Last year, consumer research firm Mintel predicted the UK would spend £419 million on Halloween, up by 5% from the year before, on sweets/chocolate, costumes and accessories. This year it predicts a cool £474 million. While 25% of the UK population will celebrate this millennials-fuelled phenomenon, the really scary thing (apart from the huge amount of money) is the provenance particularly behind the spooky snacks. How do we know the big chocolate-producing firms that dominate the market are doing the right thing in terms of sustainability and ethical supply chain practices? Have they stopped using palm oil from plantations in de-forested Indonesian jungles that are not just home to the animals but which support the communities around them? Are they using traceable and acceptable sources instead? (Ethical Consumer lists the retailers that produce or sell palm-oil-free chocolate – like M&S and Waitrose. But what about all the other supermarkets?)
Carlton Hopper, Blockchain European Lead at IBM, gave one of the standout sessions at SAP Ariba/SAP Fieldglass at ValueX yesterday. He began by asking how many of the audience believe or don’t believe in the power of blockchain. The split was almost even, coming down slightly on the side of ‘believe.’
To dispel any confusion, he gave a superb explanation of what blockchain means:
If you give a £20 noted to one person, but blindfold them, and you told them to hand it to another person who hands it to another person and so on for 20 times, it’s probable along the way that someone might pocket the £20, that someone might lose it, that someone might counterfeit it, until at the end, you have no idea where your £20 is. It would be impossible to know. And even if you could trace what you think is your note, it might not be yours at all. Now – if you ask those 20 people to stand up and hold hands, you know your £20 is being passed from one person to the other along the line, there’s no way of losing it. So this is how we apply blockchain in a business context.
This was in reality an excellent way of illustrating the importance of openness and transparency.
So what’s that got to do with chocolate? Provenance, is the answer.
Apart from the many use cases for blockchain: digital ID; financial services for reducing costs and transferral of payments; wholesale banking and the big area of settlements/claims; asset management and moving things of value between parties, and more, it has huge significance in the area of data provenance and the supply chain.
Accountability is a priority for firms, especially those with multiple supply chains, where real-time tracking is essential, especially considering the amount of moving parts. IBM is working with Walmart, for example, to track food staples from the supplier to the shelf. IBM Food Trust, using blockchain technology running on the IBM Cloud, “connects growers, processors, distributors and retailers through a permissioned, permanent and shared record of food-system data that can drastically cut the time needed to trace produce from farm to store.”

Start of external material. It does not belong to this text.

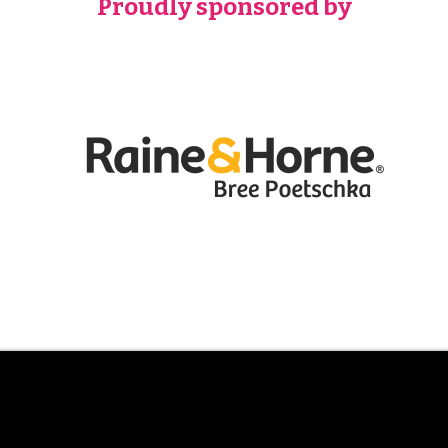
Proudly sponsored by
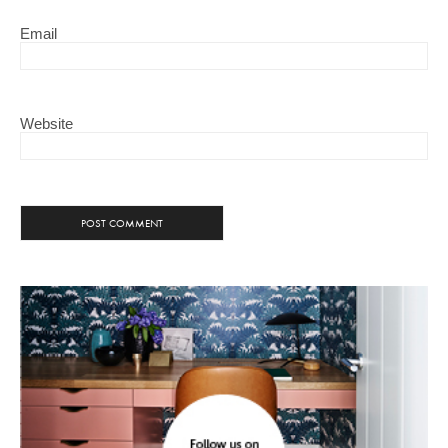
Email
Website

Supply chain managers need accurate provenance data to track progress and ensure products and raw materials move smoothly through each stage of distribution. At Carrefour, apparently, you can take a picture of the chicken you’ve bought into the store and it will tell you its provenance. Think also cobalt in mining (for mobile phones and the horror stories around child labour). So blockchain-based provenance systems, a digital fingerprint if you like, are a benefit to both buyers and brands in proving provenance of a product.

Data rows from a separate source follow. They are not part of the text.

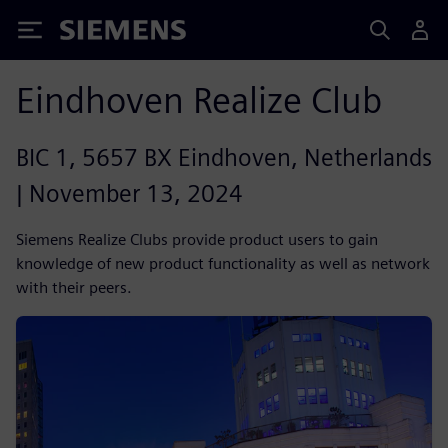
Siemens
Eindhoven Realize Club
BIC 1, 5657 BX Eindhoven, Netherlands
| November 13, 2024
Siemens Realize Clubs provide product users to gain
knowledge of new product functionality as well as network
with their peers.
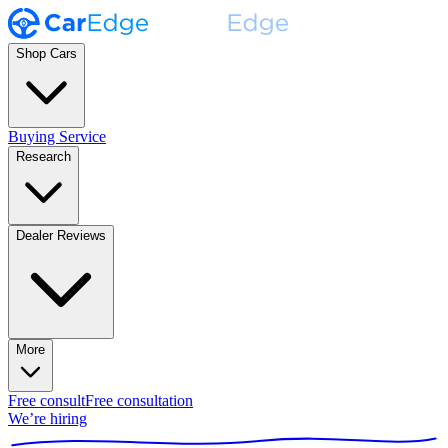
Shop Cars
Buying Service
Research
Dealer Reviews
More
Free consult
Free consultation
We’re hiring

But – he does say – blockchain by itself does not equal value. Blockchain technology has to integrate with external influences, like trading environments, interest rates, and so on. But business is changing, and trust and transparency are essential.
The agnostics, he tells us, say blockchain is too expensive, isn’t secure, comes with too many protocols and doesn’t scale – well, we all said that about the internet in the ‘90s, was his retort. The difference is that blockchain is maturing much faster than the internet did. And he believes that the challenges mentioned are being addressed and will be met. So we can all enjoy our gummy eyeballs and chocolate bats without guilt.